## Aim of the task
Rewrite the listing below with every occurrence of "Digital Platform" changed to "Developer Platform", keeping everything else the same.

-----

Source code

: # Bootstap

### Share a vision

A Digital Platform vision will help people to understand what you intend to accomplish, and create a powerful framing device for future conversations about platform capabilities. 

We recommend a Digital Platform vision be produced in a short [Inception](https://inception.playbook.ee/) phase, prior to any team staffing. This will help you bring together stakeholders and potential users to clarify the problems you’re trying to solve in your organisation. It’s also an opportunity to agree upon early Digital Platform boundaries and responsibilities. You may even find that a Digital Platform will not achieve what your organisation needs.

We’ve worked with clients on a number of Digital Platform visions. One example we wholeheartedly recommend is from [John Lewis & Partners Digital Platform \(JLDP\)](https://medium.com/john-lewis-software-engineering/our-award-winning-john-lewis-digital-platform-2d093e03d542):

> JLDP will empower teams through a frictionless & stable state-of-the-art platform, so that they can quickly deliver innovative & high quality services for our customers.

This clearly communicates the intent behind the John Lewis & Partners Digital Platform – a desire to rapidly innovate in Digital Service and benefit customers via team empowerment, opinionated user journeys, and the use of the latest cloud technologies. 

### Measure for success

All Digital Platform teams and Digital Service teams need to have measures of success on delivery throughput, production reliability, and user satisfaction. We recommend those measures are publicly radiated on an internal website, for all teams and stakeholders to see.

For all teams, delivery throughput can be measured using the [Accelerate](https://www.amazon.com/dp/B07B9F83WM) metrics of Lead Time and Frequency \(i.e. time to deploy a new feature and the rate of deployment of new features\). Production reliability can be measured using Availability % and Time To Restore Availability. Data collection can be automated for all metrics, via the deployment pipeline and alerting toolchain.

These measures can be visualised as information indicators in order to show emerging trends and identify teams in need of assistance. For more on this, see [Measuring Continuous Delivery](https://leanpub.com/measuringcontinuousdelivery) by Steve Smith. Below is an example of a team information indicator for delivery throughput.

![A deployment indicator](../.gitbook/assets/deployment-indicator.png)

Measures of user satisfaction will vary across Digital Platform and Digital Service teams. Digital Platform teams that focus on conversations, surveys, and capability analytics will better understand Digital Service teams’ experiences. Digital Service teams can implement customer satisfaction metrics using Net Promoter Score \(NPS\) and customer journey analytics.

-----

## Output for this task
Source code

: # Bootstap

### Share a vision

A Developer Platform vision will help people to understand what you intend to accomplish, and create a powerful framing device for future conversations about platform capabilities. 

We recommend a Developer Platform vision be produced in a short [Inception](https://inception.playbook.ee/) phase, prior to any team staffing. This will help you bring together stakeholders and potential users to clarify the problems you’re trying to solve in your organisation. It’s also an opportunity to agree upon early Developer Platform boundaries and responsibilities. You may even find that a Developer Platform will not achieve what your organisation needs.

We’ve worked with clients on a number of Developer Platform visions. One example we wholeheartedly recommend is from [John Lewis & Partners Developer Platform \(JLDP\)](https://medium.com/john-lewis-software-engineering/our-award-winning-john-lewis-digital-platform-2d093e03d542):

> JLDP will empower teams through a frictionless & stable state-of-the-art platform, so that they can quickly deliver innovative & high quality services for our customers.

This clearly communicates the intent behind the John Lewis & Partners Developer Platform – a desire to rapidly innovate in Digital Service and benefit customers via team empowerment, opinionated user journeys, and the use of the latest cloud technologies. 

### Measure for success

All Developer Platform teams and Digital Service teams need to have measures of success on delivery throughput, production reliability, and user satisfaction. We recommend those measures are publicly radiated on an internal website, for all teams and stakeholders to see.

For all teams, delivery throughput can be measured using the [Accelerate](https://www.amazon.com/dp/B07B9F83WM) metrics of Lead Time and Frequency \(i.e. time to deploy a new feature and the rate of deployment of new features\). Production reliability can be measured using Availability % and Time To Restore Availability. Data collection can be automated for all metrics, via the deployment pipeline and alerting toolchain.

These measures can be visualised as information indicators in order to show emerging trends and identify teams in need of assistance. For more on this, see [Measuring Continuous Delivery](https://leanpub.com/measuringcontinuousdelivery) by Steve Smith. Below is an example of a team information indicator for delivery throughput.

![A deployment indicator](../.gitbook/assets/deployment-indicator.png)

Measures of user satisfaction will vary across Developer Platform and Digital Service teams. Developer Platform teams that focus on conversations, surveys, and capability analytics will better understand Digital Service teams’ experiences. Digital Service teams can implement customer satisfaction metrics using Net Promoter Score \(NPS\) and customer journey analytics.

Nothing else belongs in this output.